------ Gösterilen Metin ------

GELİŞİM

Sınav Psikolojisi İle Mücadele

Sınav Psikolojisi İle Mücadele
Adım adım yaklaşan üniversite sınavına hazırlık amacıyla başlattığımız yazı dizininin bu ay üçüncü basamağındayız. Daha önceki yazılarımızda dersleri hangi yöntemlerle çalışmamız gerektiği ve sınava hazırlıkta zaman yönetimi konularına değinmiştik.  Bugün bahsetmek istediğimiz konu ise üniversite sınavına hazırlıkta psikolojik mücadeledir. 

İnsan fıtratı gereği mental açıdan fazlasıyla kırılgan bir yapıya sahiptir. En ufak darbelerden bile büyük yaralar alan bu ruhsal yapı güçlendirilip geliştirilmez ise bireyin yaşam mücadelesinde başarıya ulaşması zorlaşacaktır. Hele ki henüz ergenlik psikolojisi içerisinde iken bir de kendisi gibi sınava hazırlanan 2 milyon kişi arasından başarı ile çıkabilme arzusu gençlerimizin kaldırmakta zorlandığı büyük bir yüktür. Bu ve bunun gibi duygusal olarak kişiyi yoran meseleler insanın moralini bozduğu gibi aynı zamanda yaptığı işten alınan verimi de zedelemektedir. Esas konumuz olan üniversite sınavına hazırlık da direkt olarak psikolojik mücadele ile bağlantılıdır. Bu noktada konuyu derinleştirmek için geçtiğimiz ay vefat eden uzman psikolog Doğan CÜCELOĞLU’nun konu ile ilgili vermiş olduğu bir örnek anlatım ile ilerleyeceğiz.

Merhum CÜCELOĞLU, sınav hakkındaki olumsuz tutumlarımızı bir süreliğine kenara koymamız gerektiğini çünkü negatif duyguların kısa süreli bellekte yer kapladığını ve öğrenmeye zarar verdiğini belirtmiştir. Devamında verdiği şu örnek konunun çok daha iyi anlaşılmasına yardımcı olacaktır. 

Örnekte üniversite sınavına hazırlanan 2 öğrenciyi temsilen 2 bardak üzerinden ilerleyeceğiz. Bu bardakların ikisi de aynı özelliklere sahip. Fakat bu 2 bardak arasında bir fark var; kişisel problemlerin fazlalığı. Hadi bu iki bardağın biri A kişisi biri de B kişisi olsun. Problemlerimizin de küçük toplar olduğunu varsayalım. A kişisi ergenlik çağında olması sebebiyle ailesine karşı agresif tavırlara sahip ve onlarla arası bozuk, bardağımıza bir top ekleyelim. Çevresinde öfke beslediği bazı kimseler var ki öfke duygusu diğer tüm olumsuz duygulardan daha fazla zararlıdır. Büyükçe bir top daha ekledik. Daha sonra bu kişi kaybetme korkusuna sahip ve kendisinin yetersiz olduğunu düşünüyor. 1 tane daha ekledik. Elalem ne der düşüncesi var, +1. Ailesine karşı mahcup olma, +1 daha. Ve son olarak özgüven eksikliği var. Şimdi B kişisine geçelim; bu genç de ergenlik döneminde fakat ailesi ile iletişimi A kişisine göre daha iyi. Çevresine karşı öfke duymuyor. Başarısız olmaktan korkuyor ama elalem ne der diye değil aileme mahcup olurum düşüncesiyle. Ve son olarak bu arkadaşın diğerine göre kendine güveni daha fazla.

------ Verilen Veriler ------

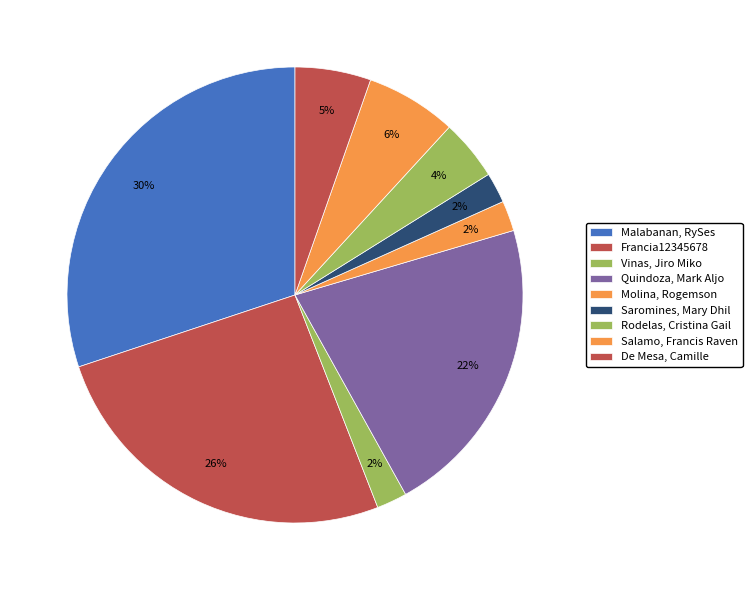

Count the number of slices in the pie.

9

------

▸ Yapılacak Çalışmalar:
1/ Aşağıdaki ifadelerin sınav psikolojisi metniyle uyuşup uyuşmadığını belirtin ve her biri için evet ya da hayır deyip metinden belirleyici sözcükleri birebir alıntılayın. (a) Yazı dizisi bu ay üçüncü basamağına ulaşmıştır. (b) B kişisi çevresine karşı öfke duymaktadır. (c) CÜCELOĞLU'na göre negatif duygular uzun süreli bellekte yer kaplar.
2/ Sınav psikolojisi metninde "İnsan fıtratı gereği" sözleriyle başlayıp "anlatım ile ilerleyeceğiz." sözleriyle biten bölümü hiçbir değişiklik yapmadan yazın.
Yalnızca sınav psikolojisi metnindeki bilgilere dayanın.

▸ Alıştırma Çözümleri:
1/
(a) Evet: "bu ay üçüncü basamağındayız"
(b) Hayır: "Çevresine karşı öfke duymuyor."
(c) Hayır: "negatif duyguların kısa süreli bellekte yer kapladığını"

2/
İnsan fıtratı gereği mental açıdan fazlasıyla kırılgan bir yapıya sahiptir. En ufak darbelerden bile büyük yaralar alan bu ruhsal yapı güçlendirilip geliştirilmez ise bireyin yaşam mücadelesinde başarıya ulaşması zorlaşacaktır. Hele ki henüz ergenlik psikolojisi içerisinde iken bir de kendisi gibi sınava hazırlanan 2 milyon kişi arasından başarı ile çıkabilme arzusu gençlerimizin kaldırmakta zorlandığı büyük bir yüktür. Bu ve bunun gibi duygusal olarak kişiyi yoran meseleler insanın moralini bozduğu gibi aynı zamanda yaptığı işten alınan verimi de zedelemektedir. Esas konumuz olan üniversite sınavına hazırlık da direkt olarak psikolojik mücadele ile bağlantılıdır. Bu noktada konuyu derinleştirmek için geçtiğimiz ay vefat eden uzman psikolog Doğan CÜCELOĞLU’nun konu ile ilgili vermiş olduğu bir örnek anlatım ile ilerleyeceğiz.